The review, which was government-backed, launched in 2016 to encourage UK listed companies to appoint more women to their boards and into senior leadership positions. The government’s approach was voluntary and business-led with a nudge to comply rather than choosing to levy penalties and sanctions.
No room for complacency
Whilst there is some cause for celebration, there can be no room for complacency. Men still dominate in the upper ranks of the UK’s top companies and there are no longer any all-male boards in the FTSE 350. But the target of 33% women on those companies’ executive committees was missed -substantially – currently just 21% in the FTSE 250. The number of 'one and done' boards, where there is only one woman, has fallen from 116 in 2015 to 16.
Whilst this looks promising, it is acknowledged that women are often appointed in the non-executive director role rather than progressing up through the ranks. There are currently only 17 female CEOs across all 350 companies and only two companies in the FTSE 100 have more women on their board than men: Diageo (60% female) and Severn Trent (55.6%).
With this final report, the data will now stop being collected, so how to keep the momentum going? Only a government led initiative, or a regulator, has the power to collect data and without firms being forced to report, nothing will happen - as demonstrated by the 50% of companies who chose not to publish their gender pay gap data when statutory enforcement measures were suspended last year.
Women and COVID-19
Last week, the world marked International Women’s Day, so it seems timely to consider how the unprecedented events over the last year have affected women and their opportunities in the workplace. COVID-19 appears to have had a disproportionate impact on women and potentially exacerbated existing employment inequalities.
Immediately before the Covid-19 pandemic, in the UK women held 79% of jobs in the health and social work sector and 70% of jobs in education and were a predominant portion of the retail workforce - according to data from the ONS. These are jobs which could not easily be carried out remotely. 40% of women were working part time compared to 13% of men. Median weekly pay was £100 less for a woman (£528) than it was for a man (£628). Part-time workers, of which the majority are women, were also less likely to receive workplace training when compared to full-time employees (62 and 72 per cent respectively), and less likely to believe there were opportunities for progression (22 and 36 per cent respectively).
Research conducted by the Universities of Cambridge, Oxford and Zurich has shown that women have suffered a larger fall in earnings and are losing their jobs in greater numbers than men. More women than men were furloughed and less women had their wages topped up beyond the 80% government cap under the Coronavirus Job Retention Scheme.

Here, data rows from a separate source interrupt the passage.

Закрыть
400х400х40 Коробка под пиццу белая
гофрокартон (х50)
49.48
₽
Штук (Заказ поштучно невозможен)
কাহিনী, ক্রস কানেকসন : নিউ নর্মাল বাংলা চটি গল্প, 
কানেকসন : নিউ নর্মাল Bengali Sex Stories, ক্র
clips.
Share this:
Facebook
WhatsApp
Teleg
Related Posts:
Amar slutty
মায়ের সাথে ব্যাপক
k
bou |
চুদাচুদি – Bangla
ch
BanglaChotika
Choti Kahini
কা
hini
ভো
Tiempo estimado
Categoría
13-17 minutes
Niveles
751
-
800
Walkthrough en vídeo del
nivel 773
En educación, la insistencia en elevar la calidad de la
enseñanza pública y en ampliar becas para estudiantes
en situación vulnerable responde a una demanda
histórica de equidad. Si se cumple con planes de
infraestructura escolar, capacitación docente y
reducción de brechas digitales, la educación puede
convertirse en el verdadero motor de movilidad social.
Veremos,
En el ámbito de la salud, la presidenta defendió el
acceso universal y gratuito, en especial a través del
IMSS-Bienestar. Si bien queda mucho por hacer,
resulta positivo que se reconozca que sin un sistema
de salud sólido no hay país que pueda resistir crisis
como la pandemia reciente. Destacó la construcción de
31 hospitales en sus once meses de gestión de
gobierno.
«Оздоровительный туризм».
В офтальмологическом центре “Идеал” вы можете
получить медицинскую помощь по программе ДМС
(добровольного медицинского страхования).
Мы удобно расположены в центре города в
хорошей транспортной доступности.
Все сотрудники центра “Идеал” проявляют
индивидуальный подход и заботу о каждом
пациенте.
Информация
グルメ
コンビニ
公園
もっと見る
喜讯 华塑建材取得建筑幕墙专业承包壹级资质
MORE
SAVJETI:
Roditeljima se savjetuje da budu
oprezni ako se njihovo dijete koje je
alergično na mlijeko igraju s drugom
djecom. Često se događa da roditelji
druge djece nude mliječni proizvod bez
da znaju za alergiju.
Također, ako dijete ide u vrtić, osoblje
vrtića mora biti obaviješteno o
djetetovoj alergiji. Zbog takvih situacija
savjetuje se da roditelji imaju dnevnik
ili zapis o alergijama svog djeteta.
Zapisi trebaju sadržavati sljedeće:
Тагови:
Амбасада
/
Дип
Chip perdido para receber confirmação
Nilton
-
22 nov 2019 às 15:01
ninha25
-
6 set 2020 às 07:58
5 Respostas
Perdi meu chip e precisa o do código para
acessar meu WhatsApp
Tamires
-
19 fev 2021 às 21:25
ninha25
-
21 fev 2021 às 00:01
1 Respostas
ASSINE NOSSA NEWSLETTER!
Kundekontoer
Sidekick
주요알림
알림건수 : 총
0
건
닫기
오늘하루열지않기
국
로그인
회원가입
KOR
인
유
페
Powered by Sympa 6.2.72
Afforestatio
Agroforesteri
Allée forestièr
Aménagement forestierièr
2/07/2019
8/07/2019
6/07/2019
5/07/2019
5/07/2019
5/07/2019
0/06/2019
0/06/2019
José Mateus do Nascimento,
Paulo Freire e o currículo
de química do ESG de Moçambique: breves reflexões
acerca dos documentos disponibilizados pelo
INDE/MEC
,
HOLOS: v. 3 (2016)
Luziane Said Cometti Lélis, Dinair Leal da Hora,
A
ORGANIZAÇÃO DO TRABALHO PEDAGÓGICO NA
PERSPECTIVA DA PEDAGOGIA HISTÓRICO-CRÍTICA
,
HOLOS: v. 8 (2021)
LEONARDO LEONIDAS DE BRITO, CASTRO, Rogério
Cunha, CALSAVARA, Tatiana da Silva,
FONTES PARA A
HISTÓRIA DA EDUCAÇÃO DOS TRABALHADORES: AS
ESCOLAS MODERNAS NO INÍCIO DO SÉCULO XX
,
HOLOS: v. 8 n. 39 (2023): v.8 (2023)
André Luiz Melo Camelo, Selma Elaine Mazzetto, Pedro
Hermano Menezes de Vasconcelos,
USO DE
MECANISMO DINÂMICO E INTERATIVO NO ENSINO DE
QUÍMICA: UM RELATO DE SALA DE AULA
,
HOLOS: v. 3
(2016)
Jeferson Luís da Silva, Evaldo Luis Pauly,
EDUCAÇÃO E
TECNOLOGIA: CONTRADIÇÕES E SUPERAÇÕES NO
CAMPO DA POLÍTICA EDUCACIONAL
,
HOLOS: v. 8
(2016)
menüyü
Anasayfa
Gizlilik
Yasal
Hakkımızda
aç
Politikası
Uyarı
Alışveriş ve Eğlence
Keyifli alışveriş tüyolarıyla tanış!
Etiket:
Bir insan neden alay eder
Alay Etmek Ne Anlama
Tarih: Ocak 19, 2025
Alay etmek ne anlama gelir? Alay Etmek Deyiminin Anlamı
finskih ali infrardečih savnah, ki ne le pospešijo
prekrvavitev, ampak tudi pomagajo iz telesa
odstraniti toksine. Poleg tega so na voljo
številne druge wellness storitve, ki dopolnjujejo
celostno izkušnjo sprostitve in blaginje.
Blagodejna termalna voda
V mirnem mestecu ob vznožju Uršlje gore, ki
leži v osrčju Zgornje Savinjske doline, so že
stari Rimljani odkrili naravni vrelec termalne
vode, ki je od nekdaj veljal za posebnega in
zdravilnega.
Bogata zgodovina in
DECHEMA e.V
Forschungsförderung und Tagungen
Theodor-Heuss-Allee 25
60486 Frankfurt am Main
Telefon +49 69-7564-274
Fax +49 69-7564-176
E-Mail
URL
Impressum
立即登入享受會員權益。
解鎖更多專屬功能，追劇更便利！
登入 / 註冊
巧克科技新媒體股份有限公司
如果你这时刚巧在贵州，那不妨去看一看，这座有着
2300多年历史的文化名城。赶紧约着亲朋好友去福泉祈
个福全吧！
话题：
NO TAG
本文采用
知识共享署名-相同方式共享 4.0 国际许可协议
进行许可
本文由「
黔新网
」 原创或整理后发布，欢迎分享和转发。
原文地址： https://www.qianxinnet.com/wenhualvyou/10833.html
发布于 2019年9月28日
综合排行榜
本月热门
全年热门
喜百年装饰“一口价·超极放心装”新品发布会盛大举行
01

A report from the Women and Equalities Committee (WEC) published last month, found both the job retention scheme and the self-employed income support scheme overlooked the existing inequalities women faced in the labour market and in their caring responsibilities and expressed concern that the government's priorities for recovery from the pandemic were “heavily gendered in nature”, with “investment plans skewed toward male-dominated sectors” such as construction.
Many of the issues were known and acknowledged before the pandemic struck but COVID has amplified the potential impact. The government and businesses must act quickly and work together now to make sure that women’s rights, and their opportunities are protected. If not, the concern is that inequalities will deepen even further not only for the generation of women in the workplace now, but for the future generations of working women that will follow.